Evaluating Factual Density in Multi-Source RAG: A Study in Medical AI Accuracy

Retrieval-Augmented Generation (RAG) is the current industry standard for grounding AI in real-world facts. Traditional retrieval methods rely on keyword matching and topic proximity, ranking content based on how closely it sounds like the user's query. What they do not measure is how many verified facts the content actually contains. This structural gap, termed the Expert Blindness Effect, causes standard RAG pipelines to consistently bury high-density factual evidence in favor of lexically dominant text on the same topic. To address this gap, this paper introduces Factual Density (FD*), a novel retrieval optimization signal that measures the proportion of verified atomic claims relative to total token count. Using the NexusAgentics Ghost Audit preprocessing pipeline, raw text is scored for factual specificity using probabilistic factuality analysis to filter content before corpus ingestion. An initial formulation introduced a severe document-length confound (Pearson R = -0.8636, p = 2.27e-07). Implementing Z-score normalization within length bins resolved this bias, validating FD* as a length-independent density signal (p = 0.0749). Evaluated against the HealthFC benchmark (750 health claims labeled Supported, Refuted, or No Evidence by medical experts), FD*-optimized retrieval was the only condition to achieve 100% systematic review saturation in top-5 results, surfacing Cochrane evidence that standard cosine similarity ranked outside the top ten. Ground truth verification confirmed 25 mappings across seven HealthFC-supported claims. While full statistical validation across n=50 queries remains future work due to constraints on corpus-benchmark alignment, these findings establish factual density reranking as a low-cost, high-impact intervention for improving factual precision in health RAG architectures.

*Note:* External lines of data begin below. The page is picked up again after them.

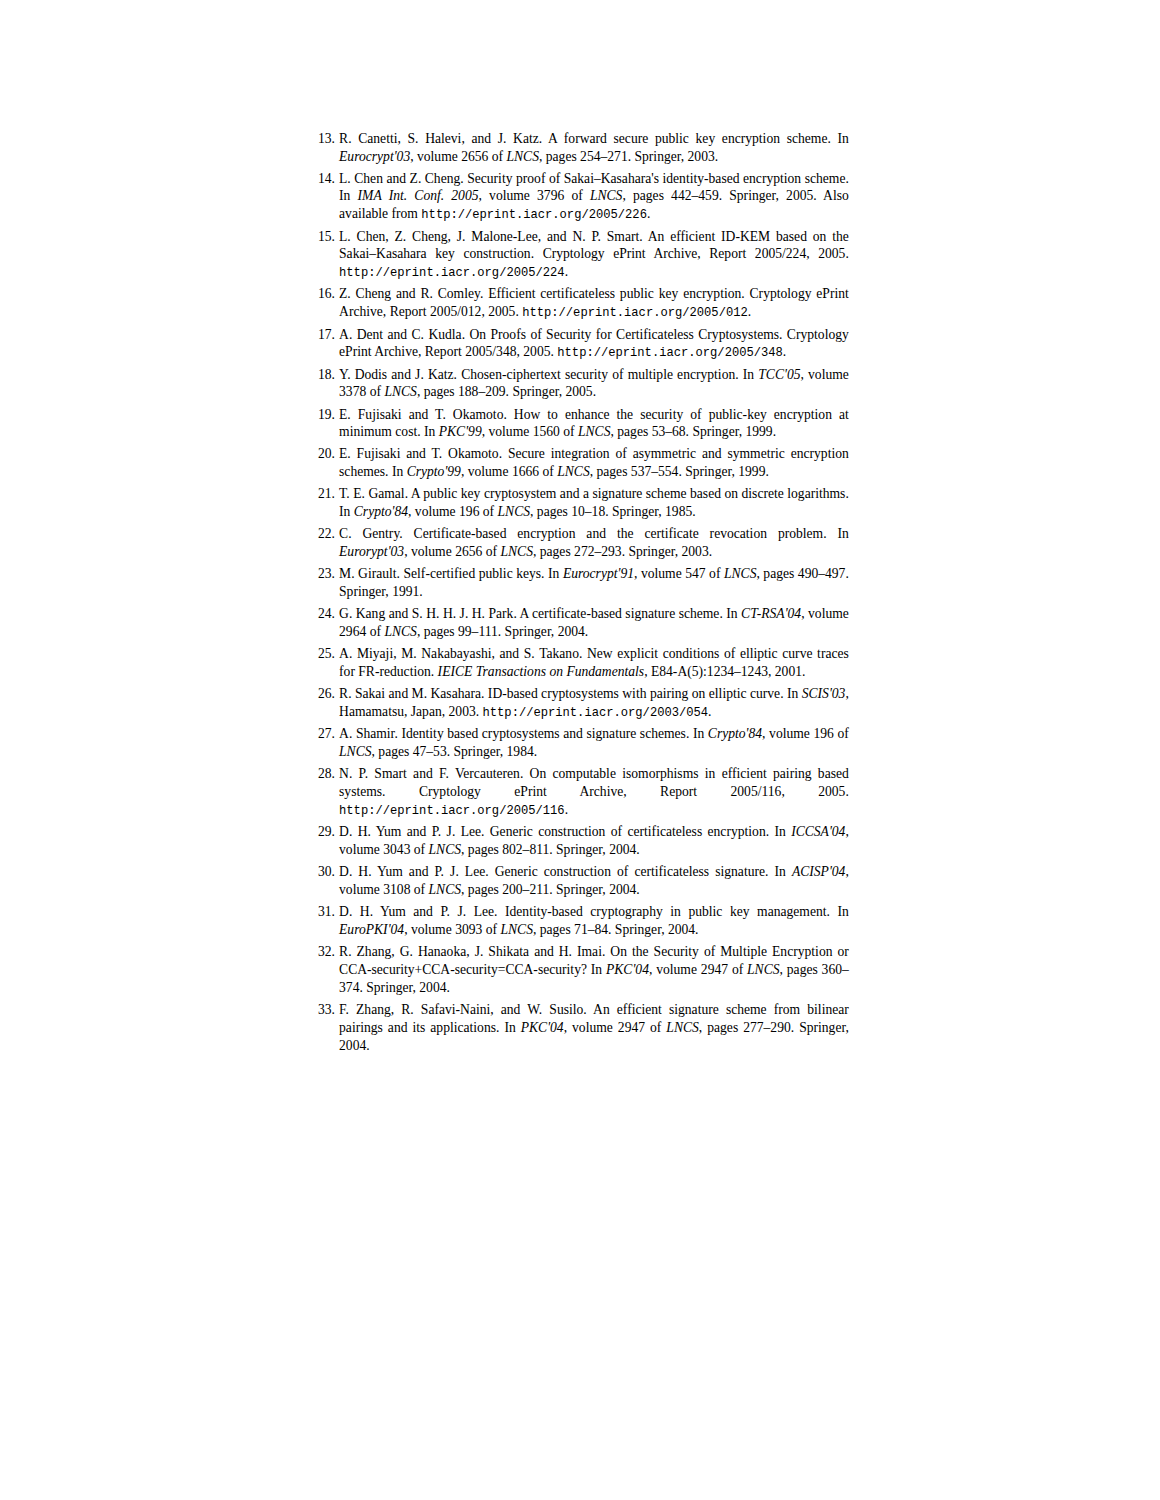13. R. Canetti, S. Halevi, and J. Katz. A forward secure public key encryption scheme. In Eurocrypt'03, volume 2656 of LNCS, pages 254–271. Springer, 2003.
14. L. Chen and Z. Cheng. Security proof of Sakai–Kasahara's identity-based encryption scheme. In IMA Int. Conf. 2005, volume 3796 of LNCS, pages 442–459. Springer, 2005. Also available from http://eprint.iacr.org/2005/226.
15. L. Chen, Z. Cheng, J. Malone-Lee, and N. P. Smart. An efficient ID-KEM based on the Sakai–Kasahara key construction. Cryptology ePrint Archive, Report 2005/224, 2005. http://eprint.iacr.org/2005/224.
16. Z. Cheng and R. Comley. Efficient certificateless public key encryption. Cryptology ePrint Archive, Report 2005/012, 2005. http://eprint.iacr.org/2005/012.
17. A. Dent and C. Kudla. On Proofs of Security for Certificateless Cryptosystems. Cryptology ePrint Archive, Report 2005/348, 2005. http://eprint.iacr.org/2005/348.
18. Y. Dodis and J. Katz. Chosen-ciphertext security of multiple encryption. In TCC'05, volume 3378 of LNCS, pages 188–209. Springer, 2005.
19. E. Fujisaki and T. Okamoto. How to enhance the security of public-key encryption at minimum cost. In PKC'99, volume 1560 of LNCS, pages 53–68. Springer, 1999.
20. E. Fujisaki and T. Okamoto. Secure integration of asymmetric and symmetric encryption schemes. In Crypto'99, volume 1666 of LNCS, pages 537–554. Springer, 1999.
21. T. E. Gamal. A public key cryptosystem and a signature scheme based on discrete logarithms. In Crypto'84, volume 196 of LNCS, pages 10–18. Springer, 1985.
22. C. Gentry. Certificate-based encryption and the certificate revocation problem. In Eurorypt'03, volume 2656 of LNCS, pages 272–293. Springer, 2003.
23. M. Girault. Self-certified public keys. In Eurocrypt'91, volume 547 of LNCS, pages 490–497. Springer, 1991.
24. G. Kang and S. H. H. J. H. Park. A certificate-based signature scheme. In CT-RSA'04, volume 2964 of LNCS, pages 99–111. Springer, 2004.
25. A. Miyaji, M. Nakabayashi, and S. Takano. New explicit conditions of elliptic curve traces for FR-reduction. IEICE Transactions on Fundamentals, E84-A(5):1234–1243, 2001.
26. R. Sakai and M. Kasahara. ID-based cryptosystems with pairing on elliptic curve. In SCIS'03, Hamamatsu, Japan, 2003. http://eprint.iacr.org/2003/054.
27. A. Shamir. Identity based cryptosystems and signature schemes. In Crypto'84, volume 196 of LNCS, pages 47–53. Springer, 1984.
28. N. P. Smart and F. Vercauteren. On computable isomorphisms in efficient pairing based systems. Cryptology ePrint Archive, Report 2005/116, 2005. http://eprint.iacr.org/2005/116.
29. D. H. Yum and P. J. Lee. Generic construction of certificateless encryption. In ICCSA'04, volume 3043 of LNCS, pages 802–811. Springer, 2004.
30. D. H. Yum and P. J. Lee. Generic construction of certificateless signature. In ACISP'04, volume 3108 of LNCS, pages 200–211. Springer, 2004.
31. D. H. Yum and P. J. Lee. Identity-based cryptography in public key management. In EuroPKI'04, volume 3093 of LNCS, pages 71–84. Springer, 2004.
32. R. Zhang, G. Hanaoka, J. Shikata and H. Imai. On the Security of Multiple Encryption or CCA-security+CCA-security=CCA-security? In PKC'04, volume 2947 of LNCS, pages 360–374. Springer, 2004.
33. F. Zhang, R. Safavi-Naini, and W. Susilo. An efficient signature scheme from bilinear pairings and its applications. In PKC'04, volume 2947 of LNCS, pages 277–290. Springer, 2004.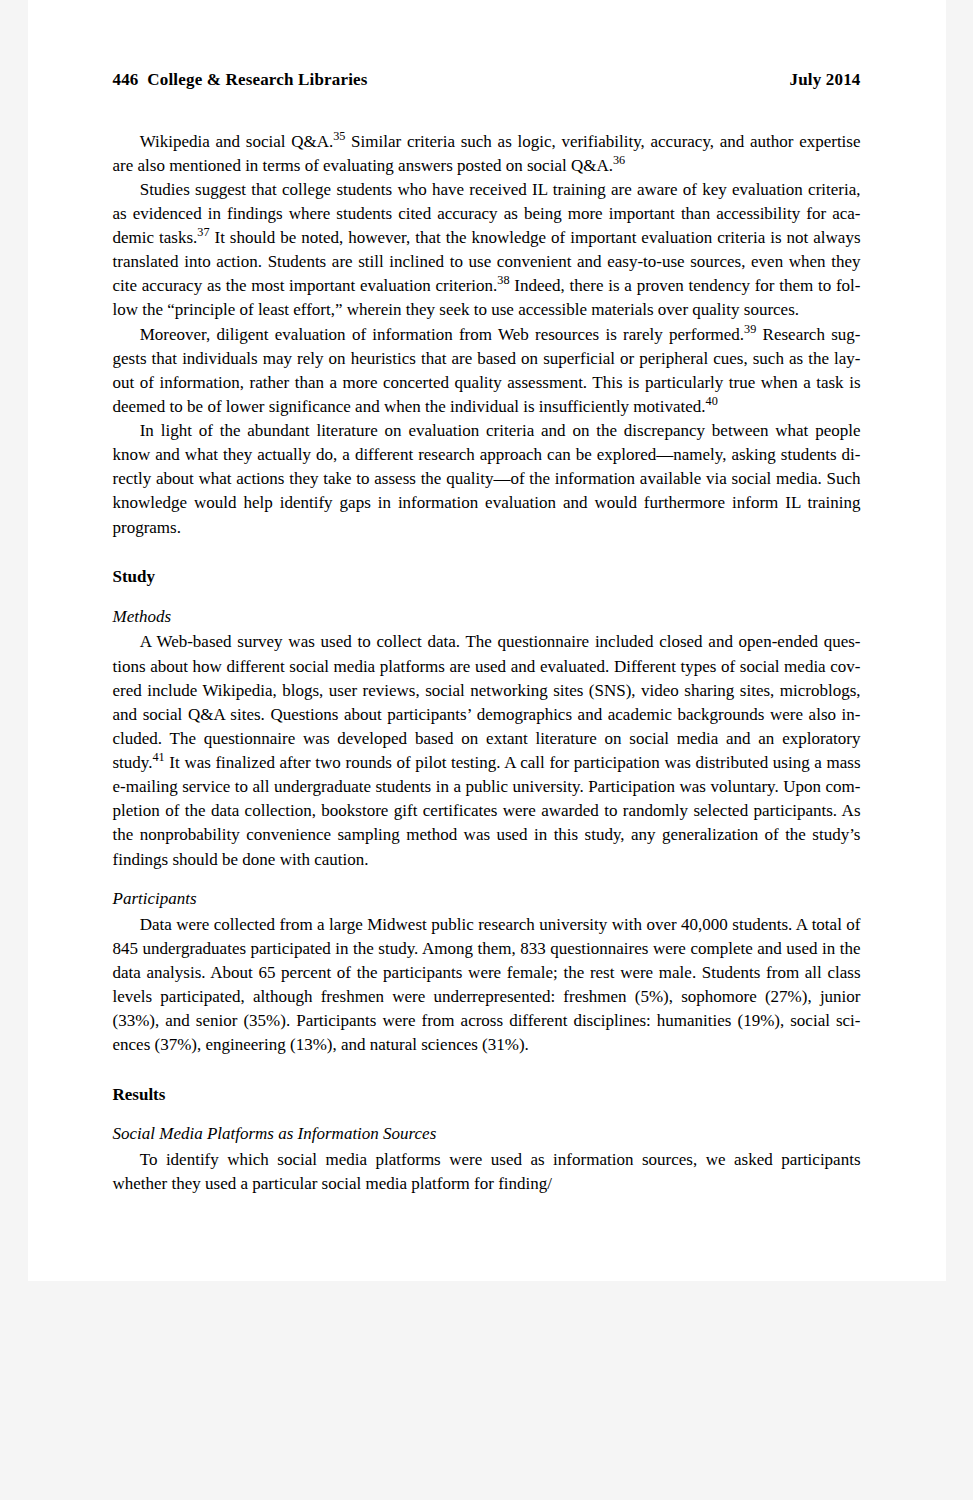446 College & Research Libraries July 2014
Wikipedia and social Q&A.35 Similar criteria such as logic, verifiability, accuracy, and author expertise are also mentioned in terms of evaluating answers posted on social Q&A.36
Studies suggest that college students who have received IL training are aware of key evaluation criteria, as evidenced in findings where students cited accuracy as being more important than accessibility for academic tasks.37 It should be noted, however, that the knowledge of important evaluation criteria is not always translated into action. Students are still inclined to use convenient and easy-to-use sources, even when they cite accuracy as the most important evaluation criterion.38 Indeed, there is a proven tendency for them to follow the “principle of least effort,” wherein they seek to use accessible materials over quality sources.
Moreover, diligent evaluation of information from Web resources is rarely performed.39 Research suggests that individuals may rely on heuristics that are based on superficial or peripheral cues, such as the layout of information, rather than a more concerted quality assessment. This is particularly true when a task is deemed to be of lower significance and when the individual is insufficiently motivated.40
In light of the abundant literature on evaluation criteria and on the discrepancy between what people know and what they actually do, a different research approach can be explored—namely, asking students directly about what actions they take to assess the quality—of the information available via social media. Such knowledge would help identify gaps in information evaluation and would furthermore inform IL training programs.
Study
Methods
A Web-based survey was used to collect data. The questionnaire included closed and open-ended questions about how different social media platforms are used and evaluated. Different types of social media covered include Wikipedia, blogs, user reviews, social networking sites (SNS), video sharing sites, microblogs, and social Q&A sites. Questions about participants’ demographics and academic backgrounds were also included. The questionnaire was developed based on extant literature on social media and an exploratory study.41 It was finalized after two rounds of pilot testing. A call for participation was distributed using a mass e-mailing service to all undergraduate students in a public university. Participation was voluntary. Upon completion of the data collection, bookstore gift certificates were awarded to randomly selected participants. As the nonprobability convenience sampling method was used in this study, any generalization of the study’s findings should be done with caution.
Participants
Data were collected from a large Midwest public research university with over 40,000 students. A total of 845 undergraduates participated in the study. Among them, 833 questionnaires were complete and used in the data analysis. About 65 percent of the participants were female; the rest were male. Students from all class levels participated, although freshmen were underrepresented: freshmen (5%), sophomore (27%), junior (33%), and senior (35%). Participants were from across different disciplines: humanities (19%), social sciences (37%), engineering (13%), and natural sciences (31%).
Results
Social Media Platforms as Information Sources
To identify which social media platforms were used as information sources, we asked participants whether they used a particular social media platform for finding/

翻译：检索增强生成（RAG）是当前将人工智能锚定于现实事实的行业标准。传统检索方法依赖关键词匹配与主题近似度，根据内容与用户查询的语义相似度进行排序。其未能衡量的是内容实际包含的已验证事实数量。这一结构性缺陷（称为"专家盲视效应"）导致标准RAG管道持续将高密度事实性证据淹没于同一主题的词汇主导性文本之下。为弥补这一不足，本文提出事实密度（FD*）——一种新型检索优化信号，用于测量经过验证的原子声明占总令牌数的比例。通过使用NexusAgentics Ghost审计预处理管道，原始文本经概率性事实性分析获得事实特异性评分，从而在语料库摄入前过滤内容。初始公式存在严重的文档长度混杂效应（Pearson R = -0.8636，p = 2.27e-07）。在长度分段内实施Z分数标准化后消除了该偏差，验证了FD*作为长度无关密度信号的有效性（p = 0.0749）。基于HealthFC基准（含750项由医学专家标注为"支持"、"反驳"或"无证据"的健康声明）评估显示，FD*优化检索是唯一实现前五结果中100%系统综述饱和度的条件，成功呈现了标准余弦相似度排名前十以外的Cochrane证据。真实事实验证确认了跨七项HealthFC支持声明的25个映射。由于语料库-基准对齐的限制，针对n=50次查询的完整统计验证尚待后续研究完成，但这些发现确立了事实密度重排序作为提升健康领域RAG架构事实精度的低成本、高影响力干预措施。